#### Текст документа:
В батальоны БКО стремилась наиболее физически развитая и интеллектуально образованная молодежь. В Несвиже 60 учащихся учительской семинарии добровольцами встали под знамена Погони. И так наблюдалось повсеместно.

Оккупационные власти, как мы уже упоминали, своих обещаний — обеспечить оружием и обмундированием — не выполнили. В конце апреля такая ситуация привела к тому, что съезд наместников БЦР, который прошел в Минске, постановил сократить численность БКО в соответствии с наличием оружия. Это постановление подействовало как угроза, и оружие из Германии стало все-таки прибывать. Однако и в этом вопросе многое зависело от местных факторов. Положение очень напоминало ситуацию с обеспечением Самопомощи. Поэтому пришлось довольствоваться оружием с местных складов — на 6–7 человек выдавали одну винтовку{165}. Неудивительно, что Р. Островский, подчиняясь решениям съезда наместников БЦР, вынужден был привести личный состав БКО в соответствие с имеющимся в наличии оружием{166}.

Анализируя имеющиеся в нашем распоряжении факты, вряд ли можно согласиться с тезисом советской историографии о том, что «мобилизуя мужской контингент населения в батальоны БКО, гитлеровцы готовили вывод боеспособного населения при отступлении из Беларуси»{167}. Ссылки на насильственный характер призыва, которые делают советские, и не только, исследователи данного вопроса{168}, также представляются нам несостоятельными. Поскольку каждая мобилизация подразумевает обязательность явки, то призывнику фактически угрожал не только расстрел в случае неявки, но и партизанская месть в случае подчинения приказу председателя Центральной Рады Р. К. Островского о всеобщей мобилизации в Белорусскую краевую оборону от 6.03.1944 г.

Создание БКО, как показала мобилизация, было делом давно назревшим, но затеянным достаточно поздно, чтобы последствия ее боевых операций выглядели более-менее ощутимо. Белорусские рекруты знали: их будут использовать в борьбе с советскими партизанами (читай частями РККА), и не их вина либо заслуга в том, что большинству из них — не получившим оружия — пришлось, так и не приняв участия в боевых действиях, разойтись по домам. Тогда, в марте 1944 г., многие белорусы могли избежать мобилизации и уйти в партизаны, благо ситуация на фронте этому способствовала. Однако они, присягнув на верность своему народу, поступили иначе.

Элементы из набора данных
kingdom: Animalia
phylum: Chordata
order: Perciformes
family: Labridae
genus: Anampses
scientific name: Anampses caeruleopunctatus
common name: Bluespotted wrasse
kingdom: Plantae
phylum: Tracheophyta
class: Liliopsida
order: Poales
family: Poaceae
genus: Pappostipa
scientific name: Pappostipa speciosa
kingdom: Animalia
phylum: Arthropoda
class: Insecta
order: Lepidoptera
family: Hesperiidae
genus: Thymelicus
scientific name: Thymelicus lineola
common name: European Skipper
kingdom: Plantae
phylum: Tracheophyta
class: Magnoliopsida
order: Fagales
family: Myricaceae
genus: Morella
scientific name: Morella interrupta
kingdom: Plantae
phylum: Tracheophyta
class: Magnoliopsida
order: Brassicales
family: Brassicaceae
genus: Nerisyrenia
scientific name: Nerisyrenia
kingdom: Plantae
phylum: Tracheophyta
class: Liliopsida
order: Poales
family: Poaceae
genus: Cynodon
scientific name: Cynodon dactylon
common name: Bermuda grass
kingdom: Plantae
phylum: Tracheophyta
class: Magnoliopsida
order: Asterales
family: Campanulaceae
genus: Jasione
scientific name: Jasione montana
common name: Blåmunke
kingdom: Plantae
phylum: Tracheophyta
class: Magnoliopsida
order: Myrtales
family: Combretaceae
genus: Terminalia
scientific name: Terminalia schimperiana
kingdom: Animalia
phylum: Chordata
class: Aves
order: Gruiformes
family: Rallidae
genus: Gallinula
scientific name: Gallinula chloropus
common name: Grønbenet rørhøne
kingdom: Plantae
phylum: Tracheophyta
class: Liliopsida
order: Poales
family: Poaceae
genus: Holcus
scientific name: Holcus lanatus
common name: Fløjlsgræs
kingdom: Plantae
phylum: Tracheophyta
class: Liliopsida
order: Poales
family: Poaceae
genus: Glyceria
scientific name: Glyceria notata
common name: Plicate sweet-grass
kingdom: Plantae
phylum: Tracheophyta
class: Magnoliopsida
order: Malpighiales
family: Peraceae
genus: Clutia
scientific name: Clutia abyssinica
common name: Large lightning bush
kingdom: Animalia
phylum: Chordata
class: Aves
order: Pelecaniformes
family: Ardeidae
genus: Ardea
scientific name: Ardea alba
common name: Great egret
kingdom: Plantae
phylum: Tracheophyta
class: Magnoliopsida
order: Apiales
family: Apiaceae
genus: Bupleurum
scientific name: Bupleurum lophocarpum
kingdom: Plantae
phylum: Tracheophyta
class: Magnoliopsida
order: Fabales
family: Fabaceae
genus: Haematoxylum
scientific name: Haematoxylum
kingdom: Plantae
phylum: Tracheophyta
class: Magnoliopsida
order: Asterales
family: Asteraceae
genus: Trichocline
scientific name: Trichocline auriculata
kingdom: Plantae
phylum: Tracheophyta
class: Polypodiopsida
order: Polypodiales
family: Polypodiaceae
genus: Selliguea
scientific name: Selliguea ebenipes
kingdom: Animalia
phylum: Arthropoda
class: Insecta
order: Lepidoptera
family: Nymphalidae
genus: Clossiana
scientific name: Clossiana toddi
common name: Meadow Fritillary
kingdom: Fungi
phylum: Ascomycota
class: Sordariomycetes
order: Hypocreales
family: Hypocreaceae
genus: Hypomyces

#### Задания:
• A. Сколько учащихся учительской семинарии в Несвиже добровольно встали под знамена Погони, согласно тексту о Белорусской краевой обороне?
• B. Переведите на английский язык предложение из текста о Белорусской краевой обороне: «Это постановление подействовало как угроза, и оружие из Германии стало все-таки прибывать».
• C. Подхватите текст о Белорусской краевой обороне и напишите, что в нем идет дальше.

#### Ответы:
• A. 60 учащихся.

• B. This resolution acted as a threat, and weapons from Germany did begin to arrive after all.

• C.
В целом четвертый этап можно охарактеризовать как время формирования структур боеспособной национальной армии и в первую очередь ее социальной базы. Главными препятствиями на пути реформирования белорусских вооруженных сил стали глубокие идеологические и политические расхождения (АК, советские партизаны, нацисты).

Восточные войска

Вмае 1941 г. начальник объединения РОВСа[34] генерал-майор фон Лемке обратился к командующему сухопутными силами Германии (ОКХ) генерал-фельдмаршалу фон Браухичу с письмом, в котором писал:

«Для нас нет никаких сомнений в том, что последний период борьбы (Германия против Англии, векового врага России) выразится в военном столкновении с Союзом Советских Социалистических Республик. И поэтому теперь, когда наступает новый решительный час, самая решительная стадия борьбы, в которой мы уже не можем удовольствоваться скромной ролью в тылу, а должны принять то или иное активное участие, я считаю своим долгом заявить Вашему Превосходительству, что я ставлю себя и возглавляемое мною Объединение Русских Воинских Союзов в распоряжение германского военного командования, прося Вас, господин генерал-фельдмаршал, дать возможность принять участие в борьбе тем из чинов его, которые выразят свое желание сделать это и физически окажутся здоровыми»{169}.

Обращение, однако, остается без ответа. Поэтому в начале июля 1941 г. фон Лемке обращается уже непосредственно к Гитлеру. 10 июля генералом было получено сообщение министра Мейснера о том, что письмо передано на обсуждение главного командования германскими вооруженными силами (ОКВ), а в середине августа пришел ответ от генерала-фельдмаршала Браухича, где указывалось, что «в настоящее время чины объединения не могут быть использованы в германской армии».

Вместе с тем знакомство с архивными документами и другими источниками показывает, что хотя Гитлер был ярым противником создания и использования местных вооруженных формирований, определенные круги фашистской Германии (особенно это касалось отдельных руководителей вермахта, сотрудников министерства иностранных дел, ведомства А. Розенберга и ряда других) считали эту политику неверной и возлагали большие надежды на использование местных сил в интересах Рейха. Уже в сентябре 1941 г. полковник фон Тресков, попав на прием к Гитлеру, предложил тому идею создания «восточных частей». Первоначально планировалось набрать 200-тысячную армию, позднее эта цифра увеличилась. Поскольку военнопленных насчитывались миллионы, а на временно оккупированной территории добровольцев, не жалующих советский строй, найти не представляло труда, то согласие фюрера, который вначале отклонил эту идею, было все же получено.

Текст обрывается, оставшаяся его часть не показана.